I'm sure that there might be more deviations than this, but because of the very non-specific descriptions of the implementation, I can't say for sure.
##Evaluation To evaluate the performance of my implementation I manually labeled a random 100 questions from each Yahoo Answers category except the Yahoo Products category. This gave me a total of 2500 questions of which 1037 questions where comparative. For the comparative questions I also tagged the comparative pairs for each sentence. The dataset used for testing contained 10,000 questions including the 2500 tagged questions. I measured the precision, recall and f-score of comparative question identification and I got the following results:
- Precision: 0.439
- Recall: 0.998
- F-score: 0.610
which is very much worse than the results I should have been getting according to the paper (f-score of 0.817).

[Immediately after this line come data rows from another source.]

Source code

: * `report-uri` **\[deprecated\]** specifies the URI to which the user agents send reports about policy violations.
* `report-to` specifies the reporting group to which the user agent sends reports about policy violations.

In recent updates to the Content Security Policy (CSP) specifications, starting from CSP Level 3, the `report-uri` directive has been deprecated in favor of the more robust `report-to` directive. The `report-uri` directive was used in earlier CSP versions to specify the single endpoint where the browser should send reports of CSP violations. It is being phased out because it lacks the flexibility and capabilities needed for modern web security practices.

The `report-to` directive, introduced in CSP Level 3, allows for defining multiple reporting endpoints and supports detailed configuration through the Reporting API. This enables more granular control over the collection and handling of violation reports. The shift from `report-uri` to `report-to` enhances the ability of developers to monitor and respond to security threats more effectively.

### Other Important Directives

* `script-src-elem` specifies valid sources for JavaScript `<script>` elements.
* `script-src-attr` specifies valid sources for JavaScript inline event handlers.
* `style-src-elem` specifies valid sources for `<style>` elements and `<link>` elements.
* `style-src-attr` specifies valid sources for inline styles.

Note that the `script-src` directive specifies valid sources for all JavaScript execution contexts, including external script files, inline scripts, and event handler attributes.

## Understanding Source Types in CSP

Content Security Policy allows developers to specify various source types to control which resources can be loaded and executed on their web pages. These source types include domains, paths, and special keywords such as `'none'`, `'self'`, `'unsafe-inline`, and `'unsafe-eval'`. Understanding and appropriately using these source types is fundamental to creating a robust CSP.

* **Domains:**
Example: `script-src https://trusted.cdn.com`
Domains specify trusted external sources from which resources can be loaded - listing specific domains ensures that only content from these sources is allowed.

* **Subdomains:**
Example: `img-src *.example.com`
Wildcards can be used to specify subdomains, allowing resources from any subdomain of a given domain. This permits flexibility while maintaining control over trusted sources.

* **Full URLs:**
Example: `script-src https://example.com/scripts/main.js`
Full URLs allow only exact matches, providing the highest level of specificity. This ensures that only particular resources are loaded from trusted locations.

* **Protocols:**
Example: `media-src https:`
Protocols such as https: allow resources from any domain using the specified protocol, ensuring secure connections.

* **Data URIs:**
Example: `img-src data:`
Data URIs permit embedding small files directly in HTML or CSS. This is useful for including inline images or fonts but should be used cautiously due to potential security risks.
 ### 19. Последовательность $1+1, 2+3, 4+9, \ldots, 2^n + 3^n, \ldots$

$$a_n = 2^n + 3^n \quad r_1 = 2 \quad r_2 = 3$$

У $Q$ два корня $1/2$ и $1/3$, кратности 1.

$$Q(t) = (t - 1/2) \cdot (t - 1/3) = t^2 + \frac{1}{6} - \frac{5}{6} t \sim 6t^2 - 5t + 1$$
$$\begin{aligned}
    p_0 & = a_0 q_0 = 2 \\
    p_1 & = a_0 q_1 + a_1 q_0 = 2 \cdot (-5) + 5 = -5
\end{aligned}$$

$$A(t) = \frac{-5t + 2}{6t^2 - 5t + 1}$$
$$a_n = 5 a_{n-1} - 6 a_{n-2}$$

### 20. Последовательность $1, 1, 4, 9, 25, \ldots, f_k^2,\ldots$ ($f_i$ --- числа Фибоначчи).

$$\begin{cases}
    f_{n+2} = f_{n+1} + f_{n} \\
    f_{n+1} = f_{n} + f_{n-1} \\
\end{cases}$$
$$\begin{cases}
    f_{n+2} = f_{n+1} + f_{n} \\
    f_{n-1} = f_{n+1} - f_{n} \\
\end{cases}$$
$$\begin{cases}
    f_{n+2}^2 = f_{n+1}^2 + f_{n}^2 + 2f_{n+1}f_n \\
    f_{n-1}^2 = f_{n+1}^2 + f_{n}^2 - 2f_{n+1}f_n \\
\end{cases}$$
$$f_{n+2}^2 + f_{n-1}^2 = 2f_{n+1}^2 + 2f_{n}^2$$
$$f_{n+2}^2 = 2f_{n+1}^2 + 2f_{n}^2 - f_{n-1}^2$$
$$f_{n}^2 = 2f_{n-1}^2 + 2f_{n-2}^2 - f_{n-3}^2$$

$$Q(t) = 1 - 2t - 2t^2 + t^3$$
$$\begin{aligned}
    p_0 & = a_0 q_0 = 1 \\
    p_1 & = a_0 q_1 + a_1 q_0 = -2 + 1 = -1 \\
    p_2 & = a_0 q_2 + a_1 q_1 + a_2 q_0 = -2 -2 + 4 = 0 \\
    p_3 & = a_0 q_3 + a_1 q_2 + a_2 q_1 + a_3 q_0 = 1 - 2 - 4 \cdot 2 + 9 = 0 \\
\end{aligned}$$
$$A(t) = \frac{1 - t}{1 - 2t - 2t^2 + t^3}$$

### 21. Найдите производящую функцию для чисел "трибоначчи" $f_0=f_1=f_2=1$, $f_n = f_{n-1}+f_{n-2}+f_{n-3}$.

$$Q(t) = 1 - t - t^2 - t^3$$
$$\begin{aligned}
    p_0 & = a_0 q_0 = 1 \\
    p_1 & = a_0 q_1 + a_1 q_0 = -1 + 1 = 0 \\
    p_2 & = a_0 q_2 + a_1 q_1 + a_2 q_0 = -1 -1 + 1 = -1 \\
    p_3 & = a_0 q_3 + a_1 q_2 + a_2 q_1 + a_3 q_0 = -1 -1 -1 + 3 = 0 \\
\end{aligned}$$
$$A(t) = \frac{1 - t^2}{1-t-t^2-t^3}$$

##Installation requirements. This project depends on the Stanford Log-linear Part-Of-Speech Tagger http://nlp.stanford.edu/software/tagger.shtml. For Lexical pattern generation a Java implementation of Kekkonen's Generalized Suffix Tree https://github.com/abahgat/suffixtree is used. However I have forked this project and added some extra classes so you should download https://github.com/GitHug/suffixtree.
If there is any problems with getting this application running, let me know!
Right now this project is a bit on hold as I'm working on my thesis. The application was supposed to be used as a baseline for improvements in the field of comparative pair extraction. However as the time I have is limited until the end of my master's project and the current state of the application, I have decided to abandon it for now. Please feel free to fork it or come with suggestions for improvements!
This IEP Miner is released under the Apache License 2.0
Licensed under the Apache License, Version 2.0 (the "License"); you may not use this file except in compliance with the License. You may obtain a copy of the License at
http://www.apache.org/licenses/LICENSE-2.0
Unless required by applicable law or agreed to in writing, software distributed under the License is distributed on an "AS IS" BASIS, WITHOUT WARRANTIES OR CONDITIONS OF ANY KIND, either express or implied. See the License for the specific language governing permissions and limitations under the License.